### Bloco de texto

Veja bem. Antes de termos compromissos com a doutrina, temos compromissos com a nação.
Qual nação, e por que ela merece seu comprometimento? E por que esse compromisso viria antes da sua convicção religiosa?
Se você fosse soldado e fosse ordenado a cometer assassínio de civis estrangeiros sem provocação, como se aplicaria essa questão? O compromisso com a nação viria primeiro, realmente?
Sim. O respeito às leis humanas é um princípio básico da doutrina. Respeitar as leis humanas é respeitar as leis de Deus, em nossa opinião. Se fizesse parte das forças armadas e uma ordem dessas me fosse dada sem recurso, faria todo o possível ao meu alcance para evitar que tal coisa acontecesse. Se não pudesse evitar, faria todo o possível para atenuar o máximo que pudesse. Lembra-se do general alemão que salvou O Pianista? Era um general que não concordava com o regime nazista, mas nem por isso desertou e atenuou o máximo que pôde os efeitos da guerra. Mas, entretanto, quantas pessoas não devem ter morrido sob suas ordens? Bastante, eu acredito. Mas nem por isso deixou de ser uma boa pessoa e teríamos muito orgulho se tivesse sido espírita.
Não fazer parte das forças armadas não significa resolver o problema da guerra. Muito pelo contrário, seria torná-la muito mais cruel, porque então deixaríamos as forças armadas para os carniceiros de fato. Isso vale para qualquer religião, não só a espírita.
Aqui você deixa escapar uma convicção de que espíritas são menos cruéis do que outros. É perigoso pensar dessa maneira.
Pensei ter escrito que isso valia para qualquer religião, não só a espírita. Mas vou retirar a palavra "religião". Se as pessoas de bem (de qualquer religião ou mesmo ateus e céticos) se recusarem a exercer cargos "duros" como polícia e forças armadas, na realidade estaremos entregando a guarda do galinheiro para as raposas. Felizmente isso não acontece todo o tempo.
Estamos no mundo para atuar nele, e não para sermos indiferentes. Covardia e indiferença não é o nosso lema. As forças armadas representam um trabalho como outro qualquer, como ser um policial, um bombeiro, etc... Vamos viver sem essas coisas e abandonar a sociedade aos arruaceiros? Isso é inteligente? Isso é moral? Acho que não.

######
### Conteúdo do conjunto

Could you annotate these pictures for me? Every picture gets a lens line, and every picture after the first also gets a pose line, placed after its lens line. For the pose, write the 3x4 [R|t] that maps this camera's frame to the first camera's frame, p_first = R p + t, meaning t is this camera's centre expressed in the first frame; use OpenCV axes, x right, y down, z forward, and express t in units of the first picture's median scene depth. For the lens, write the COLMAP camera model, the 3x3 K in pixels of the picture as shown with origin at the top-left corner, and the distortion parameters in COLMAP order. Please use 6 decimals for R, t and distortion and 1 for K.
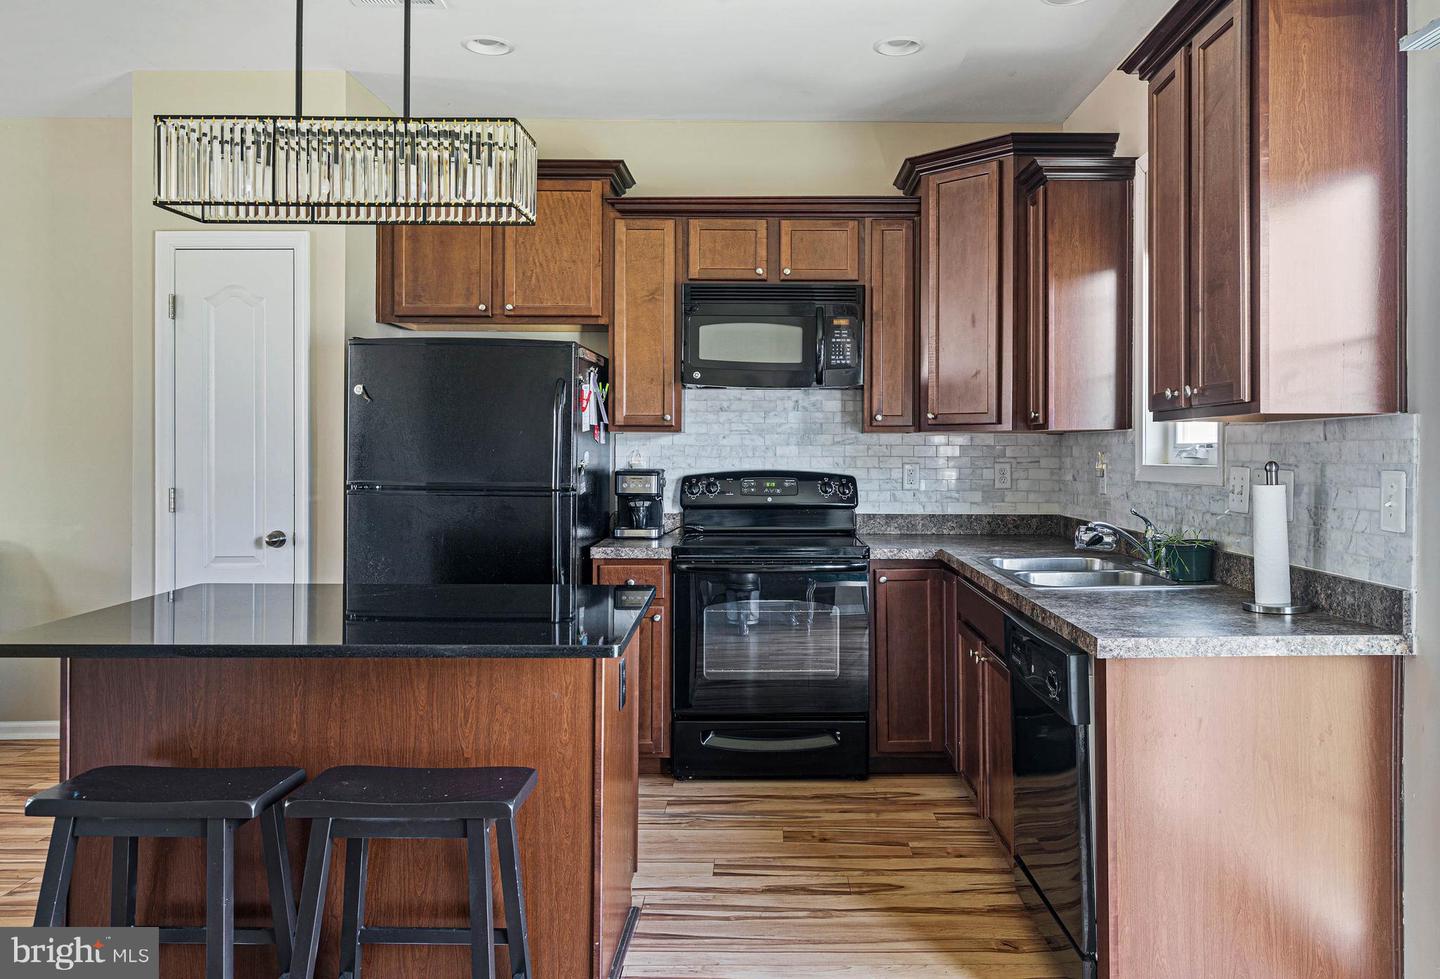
lens RADIAL K [[1058.6, 0, 765.1], [0, 1058.6, 444.3], [0, 0, 1]] dist [0.025597, -0.015127]
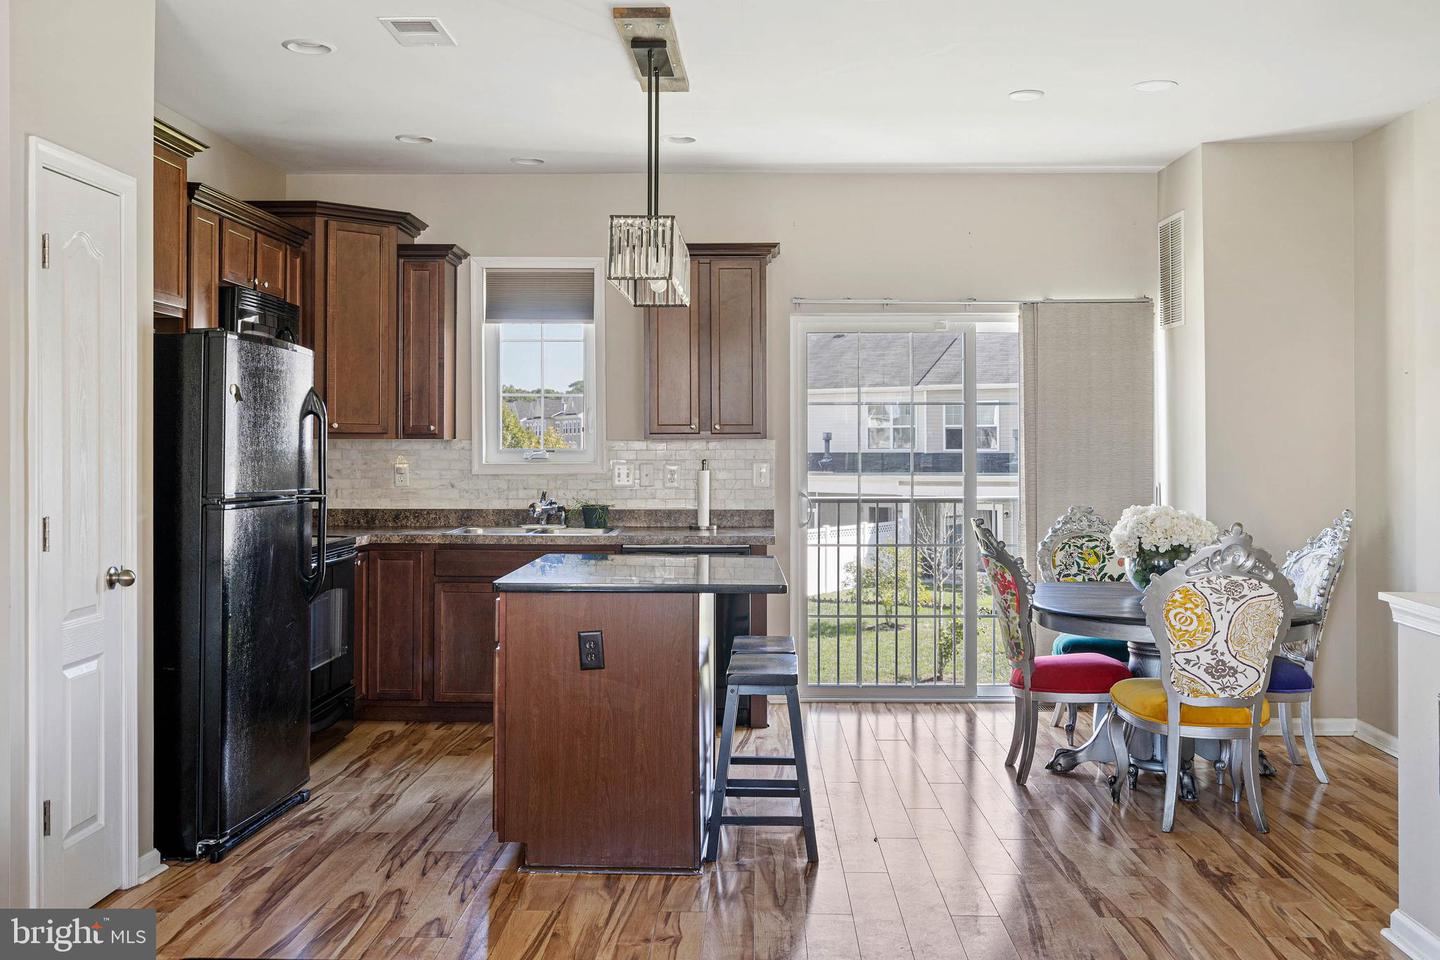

######

== Lista de tarefas ==
1. Traduza para o inglês esta frase do bloco de texto: "Estamos no mundo para atuar nele, e não para sermos indiferentes."
2. Responda com base no bloco de texto:
(a) Respeitar as leis humanas equivale a respeitar as leis de quem?
(b) Que palavra alguém diz que vai retirar?
(c) Quais ocupações são citadas como trabalhos comparáveis ao das forças armadas?
As linhas não são necessárias para realizar as tarefas.

== Respostas por tarefa ==
1. We are in the world to act in it, and not to be indifferent.

2.
(a) As leis de Deus.
(b) A palavra "religião".
(c) Policial e bombeiro.